Pro-life politics in the United States used to be mostly posturing and positioning, the taking of extreme rhetorical positions at no real-world cost. Republicans in red states could enact bills that burdened women who sought abortions, knowing that many voters shrugged off these statutes and counted on the courts to protect women’s rights. Now the highest court has abdicated its protective role, and those voters will have to either submit to their legislature’s burdens or replace the legislators.

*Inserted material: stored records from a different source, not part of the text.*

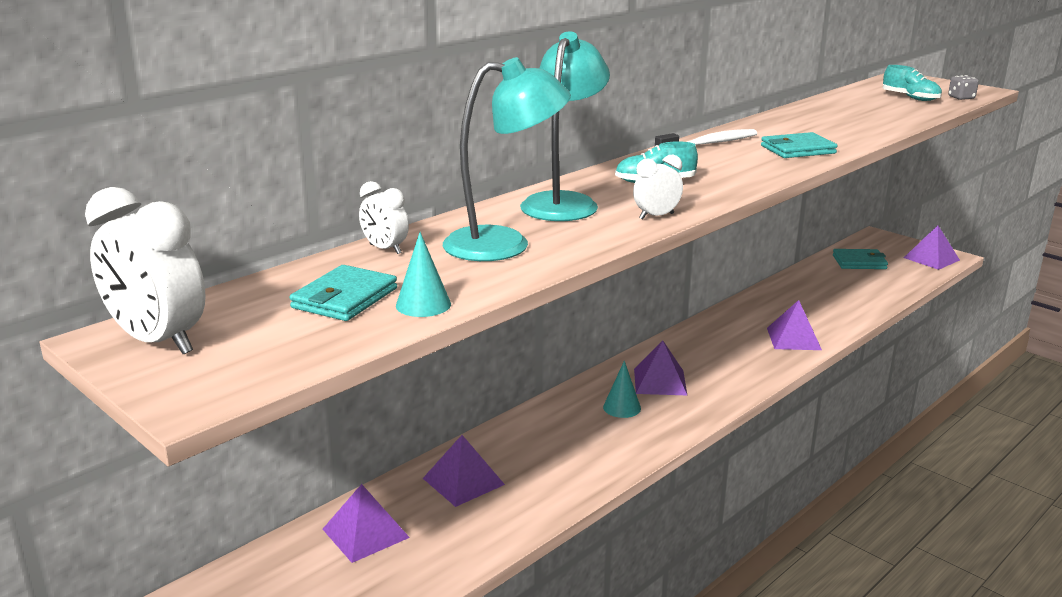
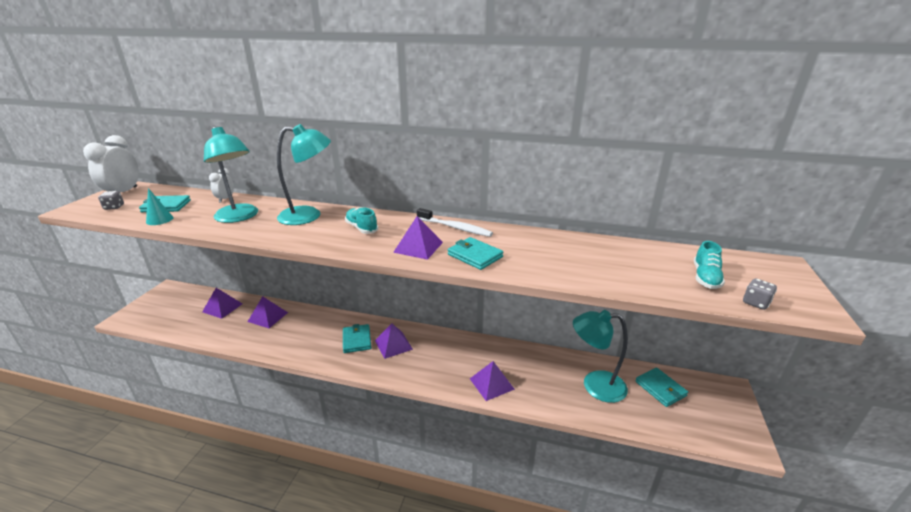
camera: 60 degrees right, 5 degrees up
turquoise cone [603,361,641,418] -> turquoise wallet [343,324,371,353]
white clock [633,155,683,220] -> none
purple pyramid [904,225,960,270] -> purple pyramid moved to [393,216,443,260]
none -> grey dice [98,191,124,210]
none -> turquoise lamp [573,310,628,403]

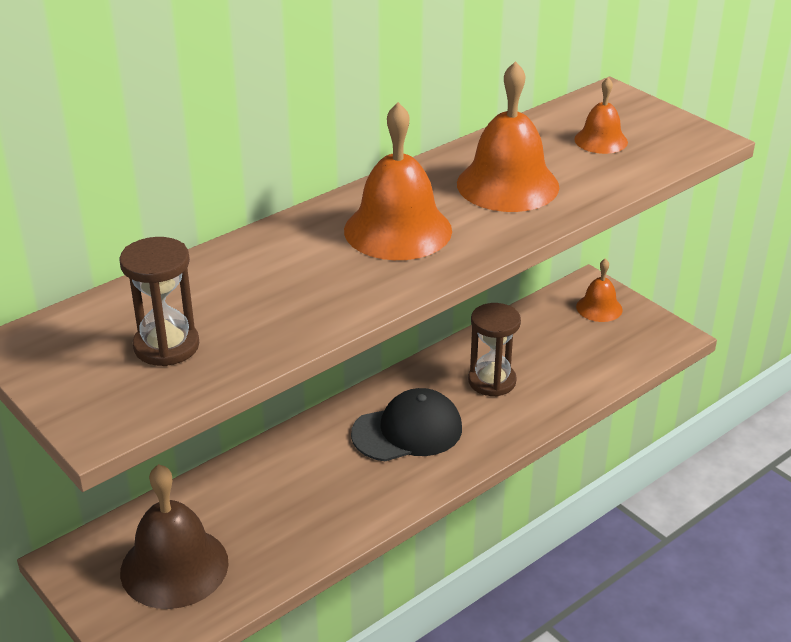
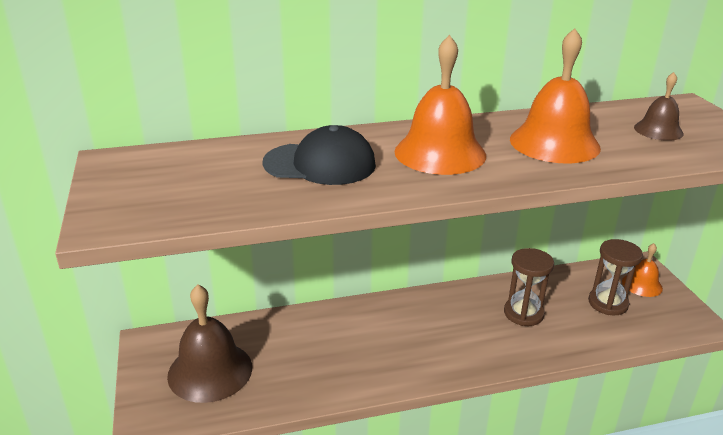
camera: 25 degrees right, 5 degrees down
brown hourglass [119,237,200,366] -> brown hourglass moved to [588,239,643,315]
black cap [351,388,462,461] -> black cap moved to [262,125,376,185]
orange bell [574,77,628,154] -> brown bell [634,72,684,141]

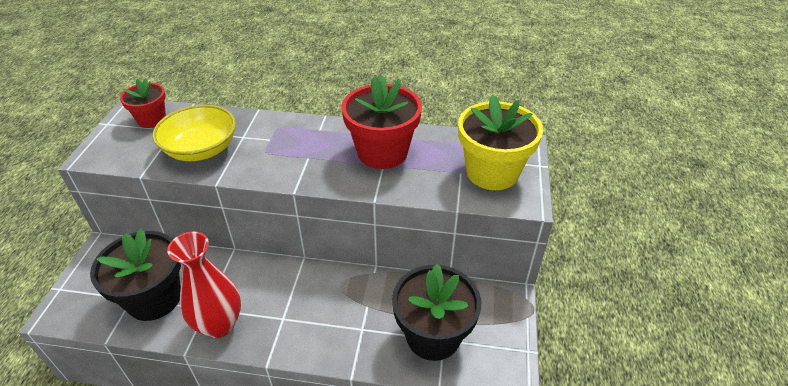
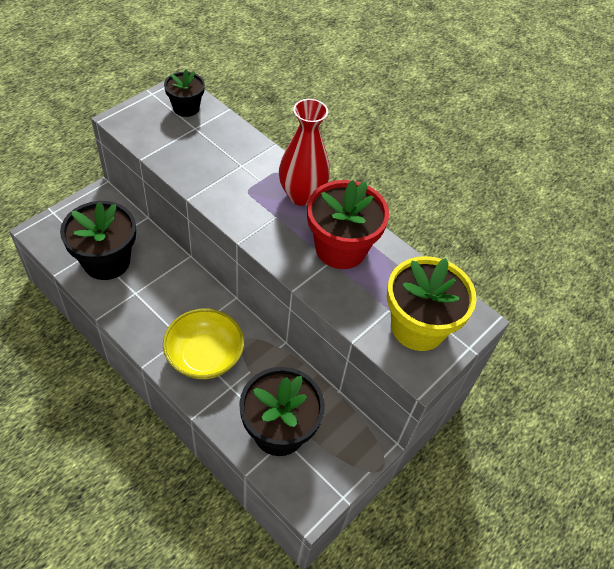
camera: 30 degrees right, 10 degrees up
red flower pot [120,78,166,128] -> black flower pot [164,69,205,117]
yellow bowl [153,105,236,161] -> yellow bowl moved to [163,309,244,379]
red vase [167,232,241,338] -> red vase moved to [279,99,330,206]

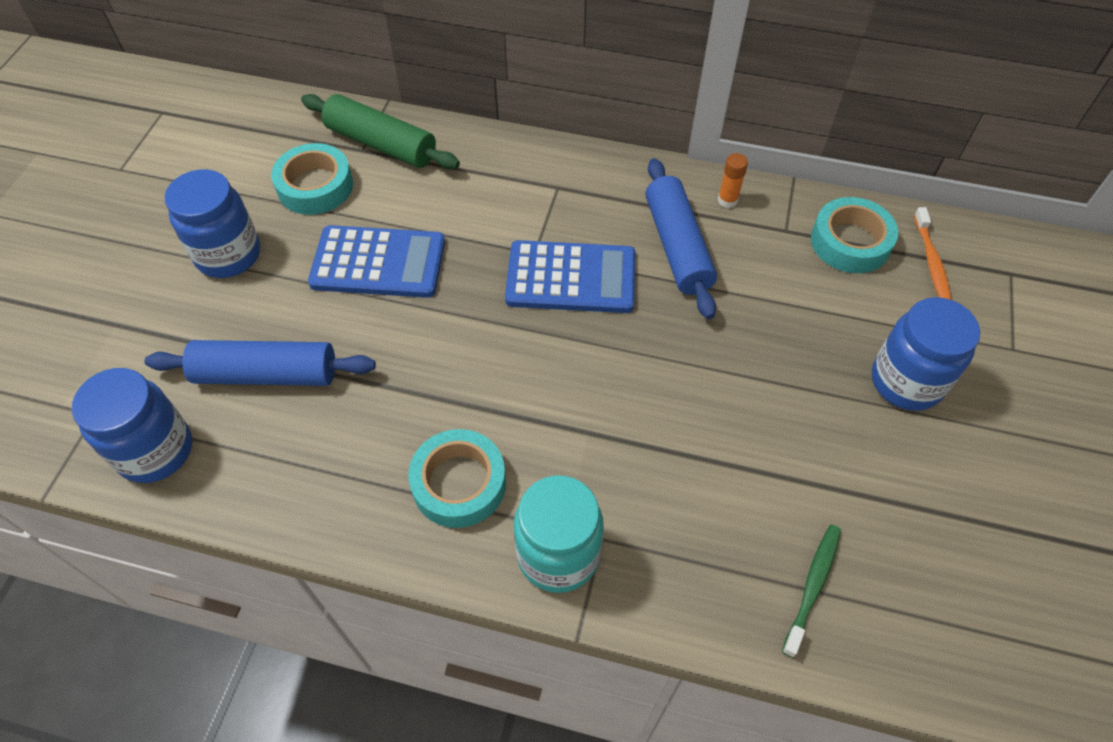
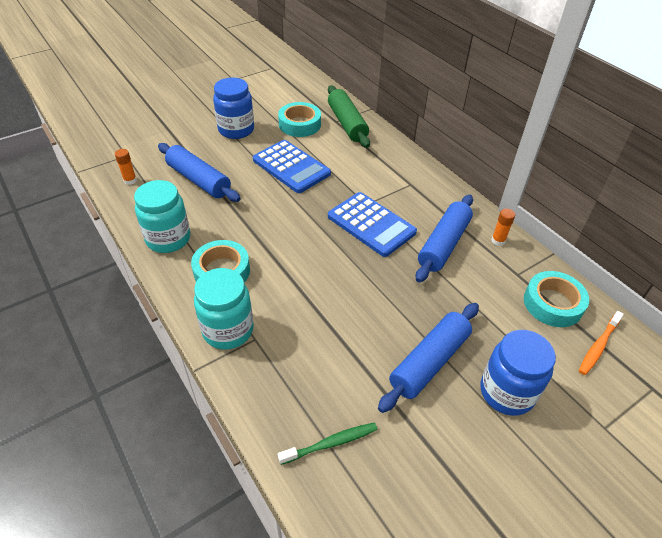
camera: 40 degrees right, 10 degrees down
blue jar [72,368,192,483] -> orange glue stick [115,149,137,185]
none -> turquoise jar [134,180,190,253]
none -> blue rolling pin [378,303,479,413]

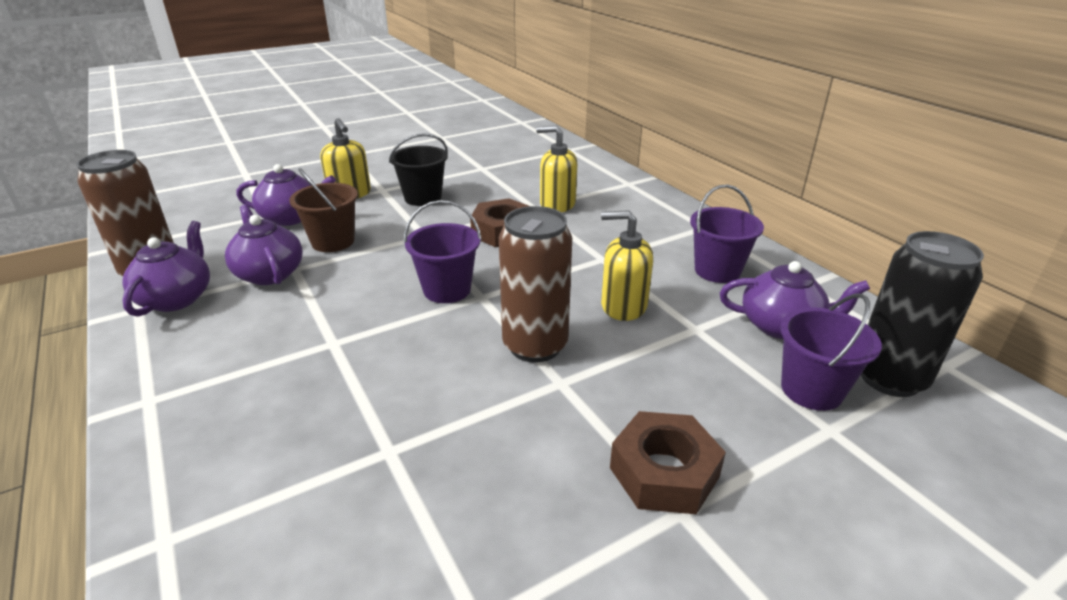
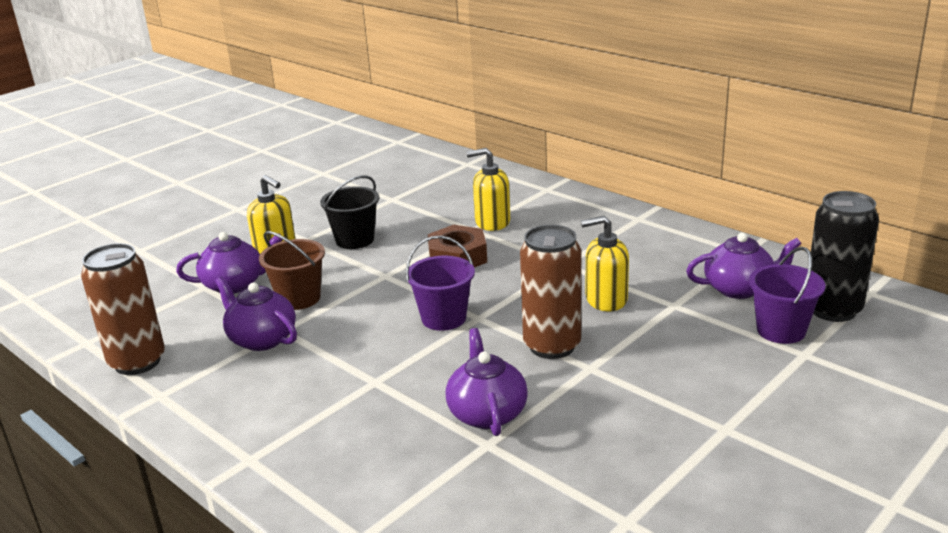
camera: 15 degrees left, 5 degrees down
purple teapot [122,221,210,317] -> purple teapot moved to [446,328,528,436]
brown nut [610,411,726,514] -> none
purple bucket [690,185,764,283] -> none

That will likely mean that every legislative race in every currently red state will become a referendum on how strictly to police the women of that state. If a Republican president is elected in 2024 and signs a national abortion restriction in 2025, then every House and Senate race will likewise become a referendum on policing women. I don’t imagine that will be a very comfortable situation for the pro-policing side. Republican politicians who indulged their pro-life allies as a low-cost way to mobilize voters who did not share the party’s economic agenda are about to discover that the costs have jumped, and that many of the voters who do share the party’s economic agenda care more about their intimate autonomy.

Abortion politics is about to transition from being the conservative ideologue’s proof of purity to the Republican politician’s most vexed and intractable quagmire. We may all be surprised at how rapidly the politicians start looking for some escape.

Other countries live at peace with variations of a regime in which abortion is legal and readily available in the early weeks of a pregnancy and more strictly regulated thereafter. Such compromises do not banish all controversy—after a fierce debate, France just extended the period of no-questions-asked abortion from 12 weeks to 14—but compromise allows a complex and diverse society to go along in ways most people can accept most of the time.

As the coronavirus pandemic began to subside, some commentators promised a new “Roaring Twenties,” meaning an era of booming economic prosperity. The stock market is looking more like the ’30s than the ’20s these days, but that was not their biggest mistake.

Their biggest mistake was that they forgot where the phrase Roaring Twenties most likely originated. In the Southern Hemisphere, extremely powerful winds blow from west to east in the latitudes between 40 and 50 degrees. In the days of sailing ships, mariners called these latitudes “the roaring forties”—not because they were fun and exciting, but because they were turbulent and dangerous.

So welcome to the Roaring Twenties. The pro-life dog has at last caught up with the Roe v. Wade car. Now it has to chew on its prey. And it’s about to discover that the prey in its jaws is a lot bigger and stronger than it looked when the dog started its chase.